Last month, hundreds of soldiers went on the rampage over monthly pay of several billion that then could buy a couple of loaves of bread. The unpredictability of the army is seen as the most serious threat to President Mugabe’s continued stay in power.

Mr Chinamasa said that civil servants would continue to be paid in Zimbabwe dollars but would also receive a monthly allowance worth a basket of basic household goods in US dollar terms — in government-issued vouchers.

The Government began to pull back on its rigorous exchange control policy late last year when it issued licences to shops - at US$ 20,000 a time - to charge in foreign currency. Supermarket shelves that had been empty for over a year were suddenly filled with imported goods, but police were still arresting people dealing in hard currency outside the official system and searching bus passengers for foreign banknotes.
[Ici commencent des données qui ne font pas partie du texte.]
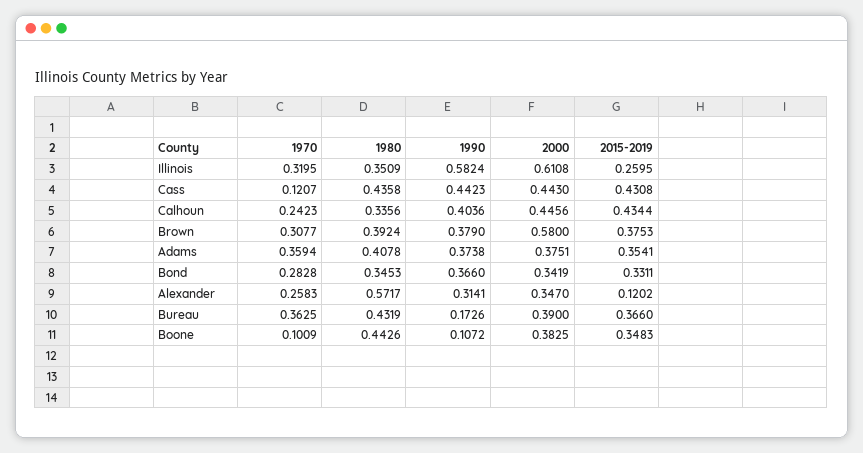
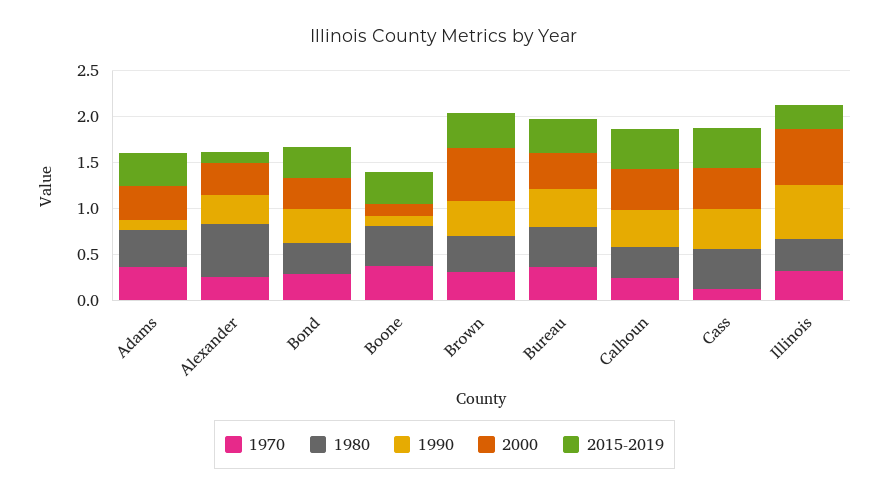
  {
    "1970": {
      "Illinois": 0.3195,
      "Cass": 0.1207,
      "Calhoun": 0.2423,
      "Brown": 0.3077,
      "Adams": 0.3594,
      "Bond": 0.2828,
      "Alexander": 0.2583,
      "Bureau": 0.3625,
-     "Boone": 0.1009
+     "Boone": 0.4
    },
    "1980": {
      "Illinois": 0.3509,
      "Cass": 0.4358,
      "Calhoun": 0.3356,
      "Brown": 0.3924,
      "Adams": 0.4078,
      "Bond": 0.3453,
      "Alexander": 0.5717,
      "Bureau": 0.4319,
      "Boone": 0.4426
    },
    "1990": {
      "Illinois": 0.5824,
      "Cass": 0.4423,
      "Calhoun": 0.4036,
      "Brown": 0.379,
-     "Adams": 0.3738,
+     "Adams": 0.1,
      "Bond": 0.366,
      "Alexander": 0.3141,
-     "Bureau": 0.1726,
+     "Bureau": 0.4,
      "Boone": 0.1072
    },
    "2000": {
      "Illinois": 0.6108,
      "Cass": 0.443,
      "Calhoun": 0.4456,
      "Brown": 0.58,
      "Adams": 0.3751,
      "Bond": 0.3419,
      "Alexander": 0.347,
      "Bureau": 0.39,
-     "Boone": 0.3825
+     "Boone": 0.1
    },
    "2015-2019": {
      "Illinois": 0.2595,
      "Cass": 0.4308,
      "Calhoun": 0.4344,
      "Brown": 0.3753,
      "Adams": 0.3541,
      "Bond": 0.3311,
      "Alexander": 0.1202,
      "Bureau": 0.366,
      "Boone": 0.3483
    }
  }

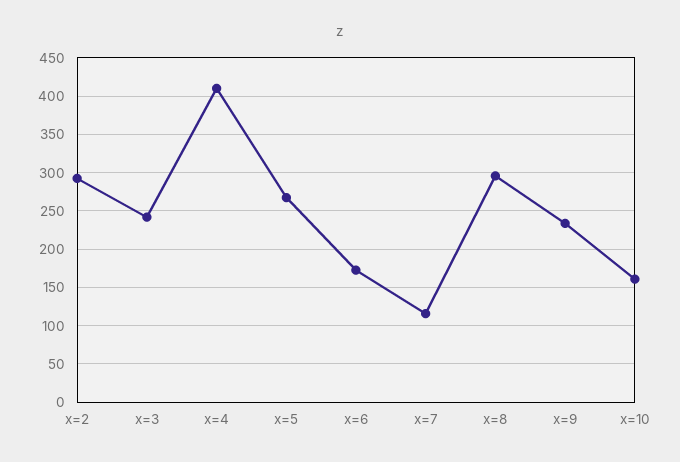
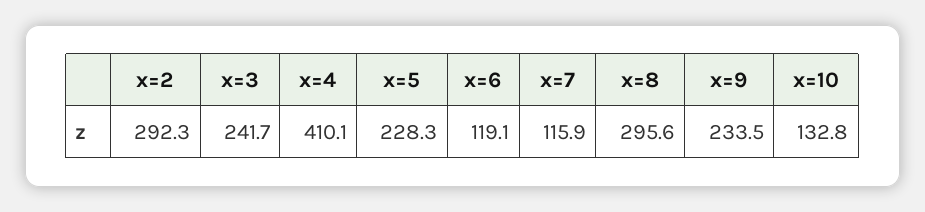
  {
    "x=2": 292.3,
    "x=3": 241.7,
    "x=4": 410.1,
-   "x=5": 270,
+   "x=5": 228.3,
-   "x=6": 170,
+   "x=6": 119.1,
    "x=7": 115.9,
    "x=8": 295.6,
    "x=9": 233.5,
-   "x=10": 160
+   "x=10": 132.8
  }

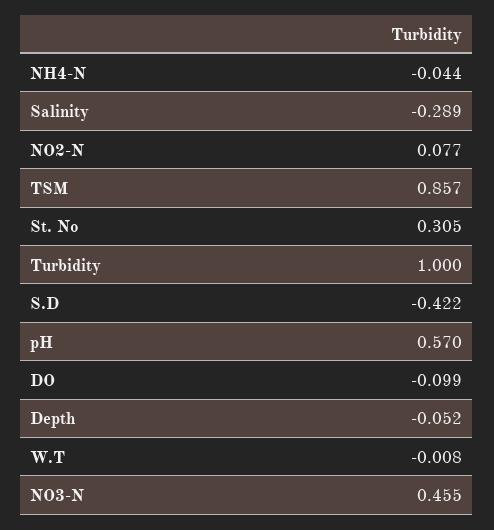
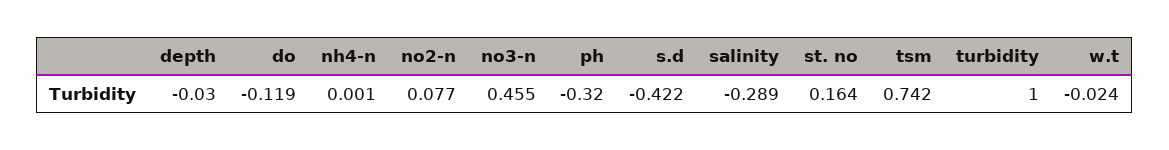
  {
-   "NH4-N": -0.044,
+   "NH4-N": 0.001,
    "Salinity": -0.289,
    "NO2-N": 0.077,
-   "TSM": 0.857,
+   "TSM": 0.742,
-   "St. No": 0.305,
+   "St. No": 0.164,
    "Turbidity": 1,
    "S.D": -0.422,
-   "pH": 0.57,
+   "pH": -0.32,
-   "DO": -0.099,
+   "DO": -0.119,
-   "Depth": -0.052,
+   "Depth": -0.03,
-   "W.T": -0.008,
+   "W.T": -0.024,
    "NO3-N": 0.455
  }

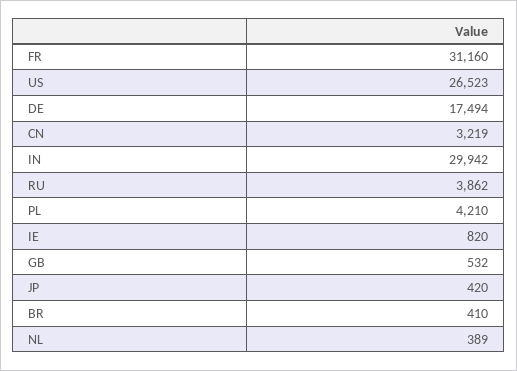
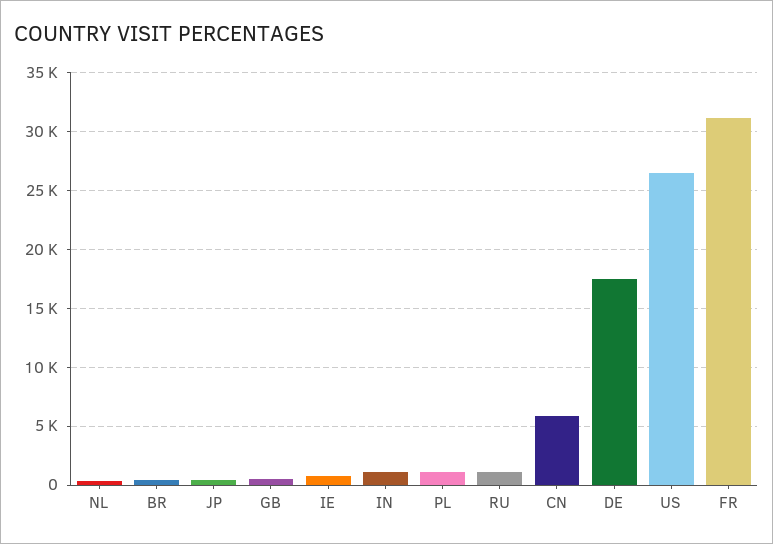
  {
    "FR": 31160,
    "US": 26523,
    "DE": 17494,
-   "CN": 3219,
+   "CN": 6000,
-   "IN": 29942,
+   "IN": 1000,
-   "RU": 3862,
+   "RU": 1000,
-   "PL": 4210,
+   "PL": 1000,
    "IE": 820,
    "GB": 532,
    "JP": 420,
    "BR": 410,
    "NL": 389
  }

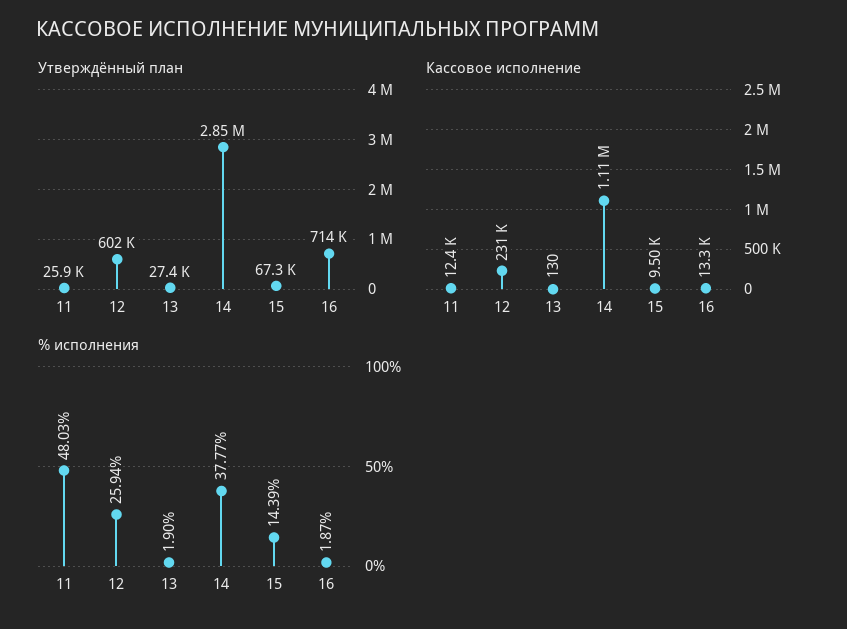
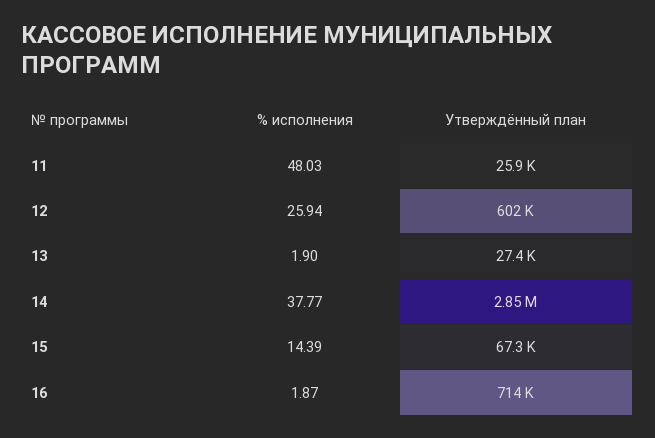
  {
    "Утверждённый план": {
      "11": 25900,
      "12": 602000,
      "13": 27400,
      "14": 2850000,
      "15": 67300,
      "16": 714000
    },
-   "Кассовое исполнение": {
-     "11": 12400,
-     "12": 231000,
-     "13": 130,
-     "14": 1110000,
-     "15": 9500,
-     "16": 13300
-   },
    "% исполнения": {
      "11": 48.03,
      "12": 25.94,
      "13": 1.9,
      "14": 37.77,
      "15": 14.39,
      "16": 1.87
    }
  }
MPs in the house of assembly roared their approval as Mr Chinamasa announced the move that ends decades of Soviet bloc-type economic controls which have steadily eroded what was one of Africa’s most robust economies. He also loosened a wide range of restrictions that have contributed to the economy’s ruin. “It requires a paradigm shift in terms of acknowledging the reality that we cannot eat what we don’t have,” he said.

He cancelled price controls introduced in May last year that instantly caused shortages of goods which surfaced again on the black market at sharply steeper prices. The Prices and Incomes Commission, whose inspectors put thousands of struggling businessmen in jail for “overcharging” and often then looted their businesses, would be confined to “an advisory role,” Mr Chinamasa said.

The Finance Minister stunned MPs by accusing the country’s central bank w of fuelling inflation through “excessive money supply from unbudgeted expenditure”. Under its governor, Gideon Gono, the bank has adopted a proudly declared policy of printing money as fast as it could to bail out the Government’s reckless spending. The bank’s enthusiasm for printing money has been the most important factor driving Zimbabwe’s hyperinflation.

Zimbabwe’s shambolic economic management was characterised by the way Mr Gono marketed his autobiography when it went on sale in December. In the state-controlled bookstore selling it, the book went for US$ 25 — the only item in the shop charged for in foreign currency.